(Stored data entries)
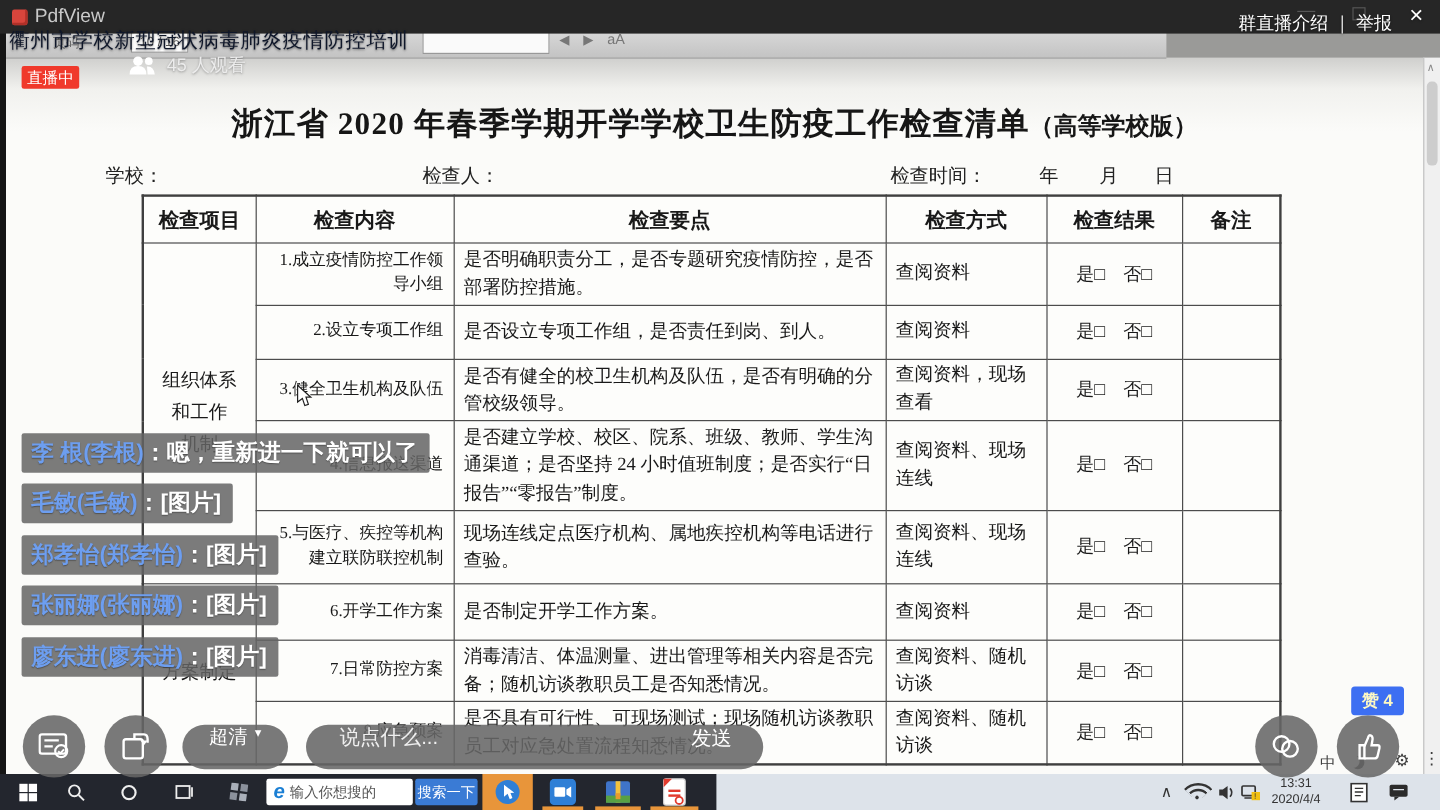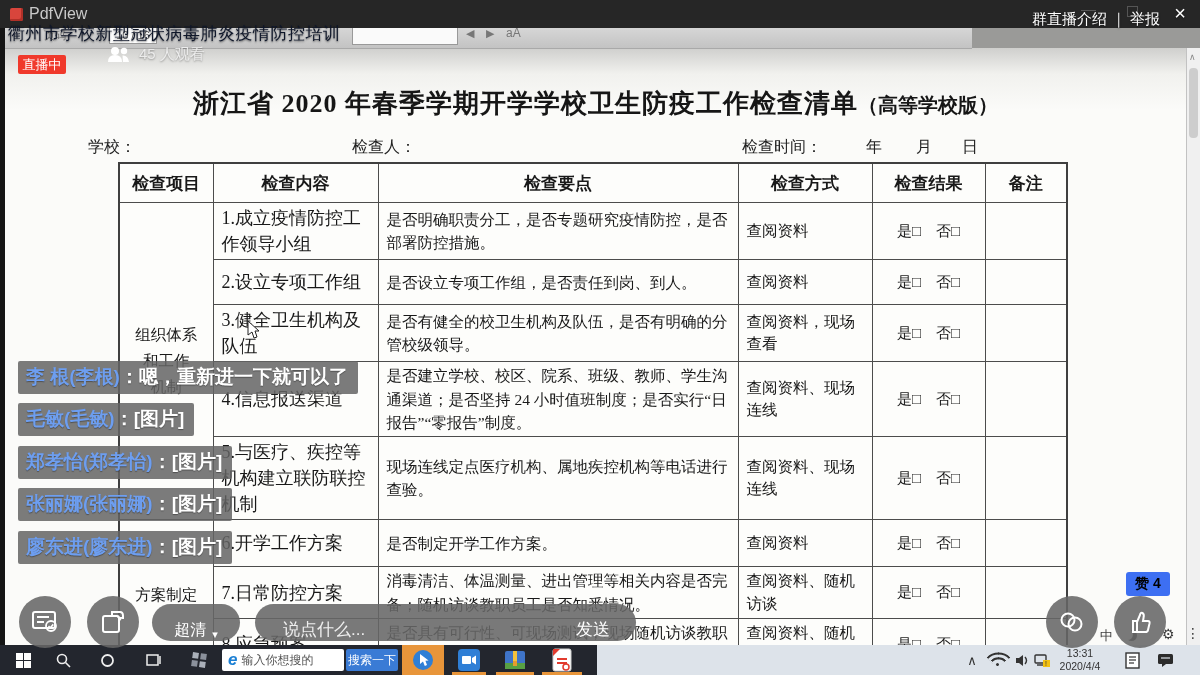--- a/index.html
+++ b/index.html
@@ -37,21 +37,21 @@
   .doc-title .suffix{font-size:20px;}
   .meta{top:89px;left:0;width:100%;font-size:16px;color:#222;}
   .meta span{position:absolute;white-space:nowrap;}
 
   table.checklist{position:absolute;left:113px;top:114px;width:948px;border-collapse:collapse;
     table-layout:fixed;background:#fdfdfb;}
   table.checklist th,table.checklist td{border:1px solid #4c4c4c;padding:2px 8px;
     font-family:"Liberation Serif","DejaVu Serif",serif;color:#191919;vertical-align:middle;}
   table.checklist{border:2px solid #3f3f3f;}
   table.checklist th{font-size:17px;font-weight:700;text-align:center;height:34px;}
-  .c-content{font-size:18px;line-height:1.45;}
+  .c-content{font-size:14px;line-height:1.45;text-align:right;}
   .c-points{font-size:15.5px;line-height:1.5;}
   .c-method{font-size:15.5px;line-height:1.45;}
   .c-result{font-size:15px;text-align:center;white-space:nowrap;}
   .group-cell{font-size:15.5px;text-align:center;white-space:pre-line;line-height:1.7;}
   tr.r1{height:50px}tr.r2{height:45px}tr.r3{height:50px}tr.r4{height:70px}
   tr.r5{height:61px}tr.r6{height:47px}tr.r7{height:46px}tr.r8{height:50px}
 
   
   .stream-title{left:8px;top:22px;color:#0f172a;font-size:17px;z-index:6;
     text-shadow:0 1px 2px rgba(0,0,0,.55);letter-spacing:.5px;}
@@ -71,29 +71,29 @@
   .chat{left:18px;top:0;z-index:7;}
   .chat-msg{position:absolute;left:0;background:rgba(100,100,100,.85);border-radius:2px;
     padding:3px 10px 4px 8px;font-size:19px;font-weight:600;white-space:nowrap;
     color:#fff;text-shadow:0 1px 1px rgba(0,0,0,.35);}
   .chat-name{color:#6d9ef0;}
 
   
   .circle-btn{position:absolute;width:52px;height:52px;border-radius:50%;
     background:rgba(103,103,103,.88);z-index:8;display:flex;align-items:center;justify-content:center;}
   .pill{position:absolute;height:37px;border-radius:19px;background:rgba(103,103,103,.88);
-    z-index:8;display:flex;align-items:flex-end;color:#fff;}
+    z-index:8;display:flex;align-items:flex-start;color:#fff;}
   .quality-pill{left:152px;top:604px;width:88px;justify-content:center;font-size:16px;}
   .caret{font-size:11px;margin-left:6px;}
   .msg-pill{left:255px;top:604px;width:381px;}
   .msg-input{flex:1;background:transparent;border:none;outline:none;color:#f0f0f0;
     font-size:17px;padding-left:28px;font-family:"Liberation Sans",sans-serif;}
   .msg-input::placeholder{color:#efefef;opacity:1;}
   .send-label{font-size:17px;padding-right:26px;color:#fff;}
-  .like-badge{left:1126px;top:572px;background:#3d6ff2;color:#000000;font-size:14px;
+  .like-badge{left:1126px;top:572px;background:#3d6ff2;color:#fef9c3;font-size:14px;
     padding:3px 9px;border-radius:3px;z-index:8;font-weight:600;}
 
   
   .mini-tray{z-index:2;color:#3d3d3d;font-family:"DejaVu Sans",sans-serif;}
   .moon{position:absolute;width:11px;height:11px;border-radius:50%;background:#3d3d3d;}
   .moon::after{content:"";position:absolute;left:-4px;top:-1px;width:11px;height:11px;border-radius:50%;background:#fbfbf9;}
 
   
   .taskbar{left:0;top:645px;width:1200px;height:30px;background:#dde3ea;z-index:5;}
   .tb-dark{position:absolute;left:0;top:0;width:597px;height:30px;background:#23262e;}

DIRECTIVE: Lines containing the word "white" are to be located in the entries and copied.

TASK RESULT:
   .meta span{position:absolute;white-space:nowrap;}
   .c-result{font-size:15px;text-align:center;white-space:nowrap;}
   .group-cell{font-size:15.5px;text-align:center;white-space:pre-line;line-height:1.7;}
     padding:3px 10px 4px 8px;font-size:19px;font-weight:600;white-space:nowrap;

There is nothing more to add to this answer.